◆ **Source document**:

A return to one of my favourite places.
I had taken a flight to Launceston and had got dropped off at a Backpackers in Launceston. Next mission was to buy gas cylinders and get a National Park Pass, and then to go to the Queen Victoria Art Gallery and Museum to see the Wilderness Photography Exhibit. This was very worthwhile – the highlight being the Olegas Truchanas Audio Visual of Lake Peddar. I sat through this several times (I came back the next morning) – it is terrible what we have lost!
After a visit to the local supermarket to top up my food, I spent the evening walking through Cataract Gorge. The water level was very low so I climbed down close to the rapids to get a few photos.
The next day, after my second visit to the museum, I caught an early afternoon bus to Deloraine (the only bus to Deloraine as it turns out!) and then a taxi to the start of Higgs Track. The local taxi company are used to taking bushwalkers to track heads and I was soon able to shoulder my pack and start up the track.
Higgs Track is an easy way to get to the Central Plateau. My taxi dropped me quite high up on the Tiers and it was only a little over an hour’s walk to the open tops. About five minutes further on the Plateau is Lady Lake Hut – my destination for the first night.
I had plenty of time to walk a lot further, but why? The area around the hut is particularly beautiful. There was a lot to see and a lot to photograph. A good place to experience the evening golden hour and the dawn.
Near Lady Lake there was abundant Richea scoparia in flower. In front of the hut is a big area of pozzines. I use this term, which comes from Corsica to refer to these landform features. It refers to a series of small lakes and pools that are connected by underground channels. I have looked online for a geomorphological term to describe these pools without success – so I use the term which comes from Corsica. Certainly these pools, and many others in the alpine areas of Tasmania and New Zealand look very much like the Cosican ones.
The next day, I walked along the track to Lake Nameless and then through very easy alpine moors past a labyrinth of glacial lakes and tarns to arrive at Lake Gwendy. The lake is just one of hundred of lakes on the Plateau and no more beautiful than many others. But I did remember a nice sheltered campsite close to the lake. I arrived there just as a party of fishermen were leaving. They warned me about snakes. It had been a hot day and indeed snakes were out. A tiger snake was sunning itself very close to my campsite!
Bad weather was forecast but the next day was not too bad. There was a leaden sky for most of the day. It looked like something nasty was coming, but there was no rain or wind.

◆ **Tasks**:
1 > In the walking account, what hut served as the destination for the first night?
2 > Transcribe word for word the stretch of the walking account from "A return to" through "a few photos.".

◆ **Record set**:
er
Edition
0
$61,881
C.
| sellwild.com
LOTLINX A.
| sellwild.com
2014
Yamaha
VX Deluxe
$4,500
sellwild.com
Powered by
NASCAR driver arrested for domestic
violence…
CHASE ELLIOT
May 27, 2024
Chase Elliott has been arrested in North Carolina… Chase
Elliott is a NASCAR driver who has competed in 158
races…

---

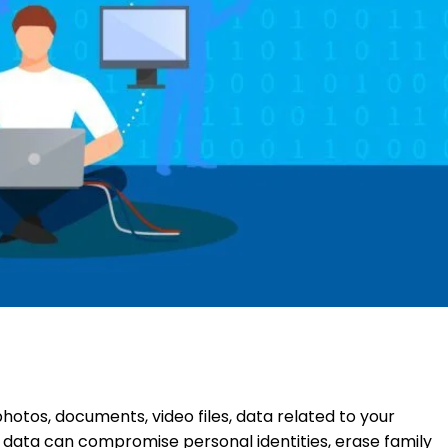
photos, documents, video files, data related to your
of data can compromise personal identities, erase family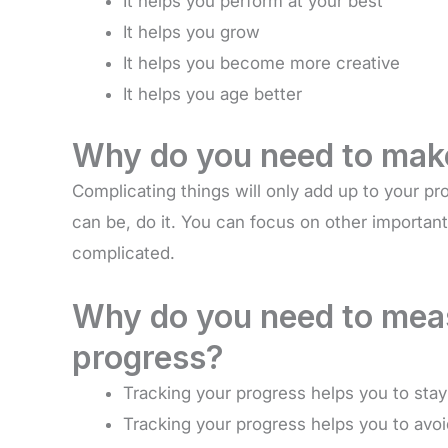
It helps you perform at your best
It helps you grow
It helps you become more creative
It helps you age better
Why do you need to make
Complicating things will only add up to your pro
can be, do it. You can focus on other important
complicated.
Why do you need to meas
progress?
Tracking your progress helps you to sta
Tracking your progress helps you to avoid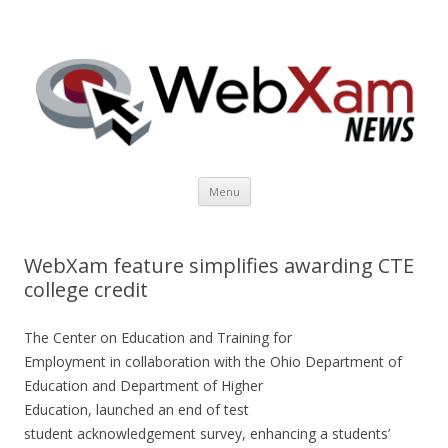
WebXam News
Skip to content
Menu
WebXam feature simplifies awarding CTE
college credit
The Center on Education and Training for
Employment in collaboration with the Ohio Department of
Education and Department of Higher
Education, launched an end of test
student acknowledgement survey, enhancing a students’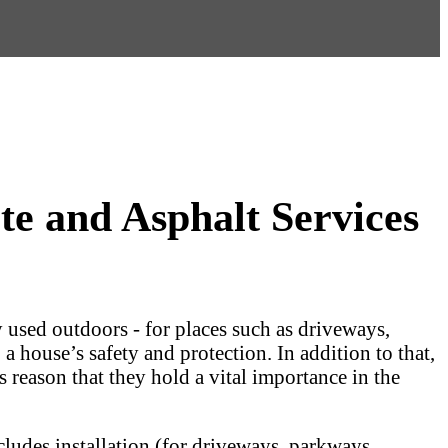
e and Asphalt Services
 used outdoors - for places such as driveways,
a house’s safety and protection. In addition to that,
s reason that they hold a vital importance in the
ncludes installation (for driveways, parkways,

---

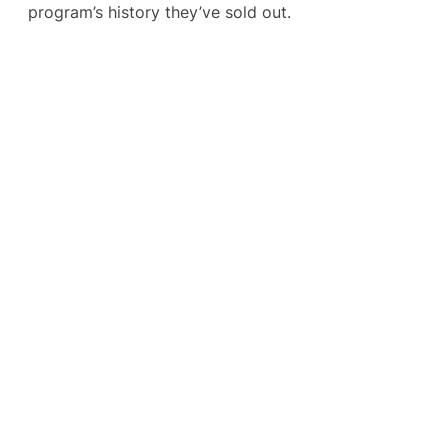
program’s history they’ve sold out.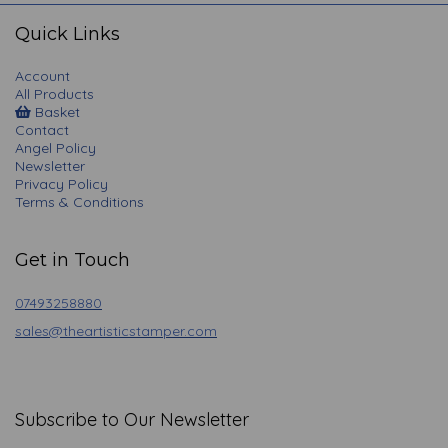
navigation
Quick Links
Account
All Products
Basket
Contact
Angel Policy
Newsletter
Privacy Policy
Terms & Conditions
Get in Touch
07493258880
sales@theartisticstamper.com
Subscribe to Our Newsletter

◆ **Task-by-task solutions**:
1 > Lady Lake Hut

2 >
A return to one of my favourite places.
I had taken a flight to Launceston and had got dropped off at a Backpackers in Launceston. Next mission was to buy gas cylinders and get a National Park Pass, and then to go to the Queen Victoria Art Gallery and Museum to see the Wilderness Photography Exhibit. This was very worthwhile – the highlight being the Olegas Truchanas Audio Visual of Lake Peddar. I sat through this several times (I came back the next morning) – it is terrible what we have lost!
After a visit to the local supermarket to top up my food, I spent the evening walking through Cataract Gorge. The water level was very low so I climbed down close to the rapids to get a few photos.